Data extracts START
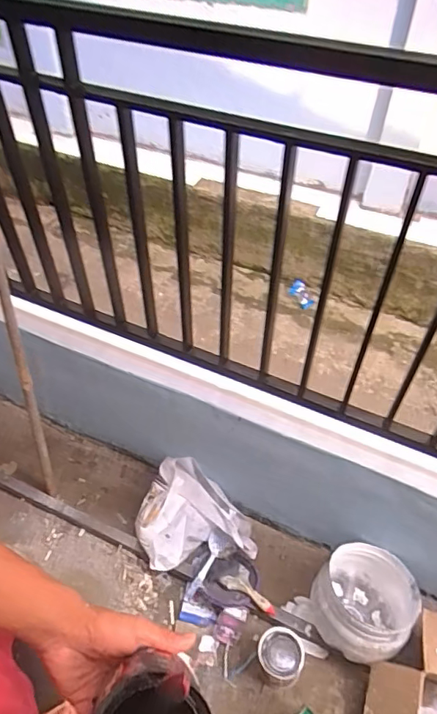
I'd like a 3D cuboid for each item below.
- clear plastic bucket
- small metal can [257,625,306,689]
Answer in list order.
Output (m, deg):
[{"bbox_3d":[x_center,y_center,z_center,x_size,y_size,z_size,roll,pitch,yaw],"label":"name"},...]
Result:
[{"bbox_3d":[0.366,0.640,1.265,0.230,0.192,0.253,0,48,0],"label":"clear plastic bucket"},{"bbox_3d":[0.148,0.726,1.186,0.107,0.109,0.104,0,48,0],"label":"small metal can"}]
Data extracts END
▶ Task details
Retype the entries exactly, skipping every picture.

▶ Output
I'd like a 3D cuboid for each item below.
- clear plastic bucket
- small metal can [257,625,306,689]
Answer in list order.
Output (m, deg):
[{"bbox_3d":[x_center,y_center,z_center,x_size,y_size,z_size,roll,pitch,yaw],"label":"name"},...]
Result:
[{"bbox_3d":[0.366,0.640,1.265,0.230,0.192,0.253,0,48,0],"label":"clear plastic bucket"},{"bbox_3d":[0.148,0.726,1.186,0.107,0.109,0.104,0,48,0],"label":"small metal can"}]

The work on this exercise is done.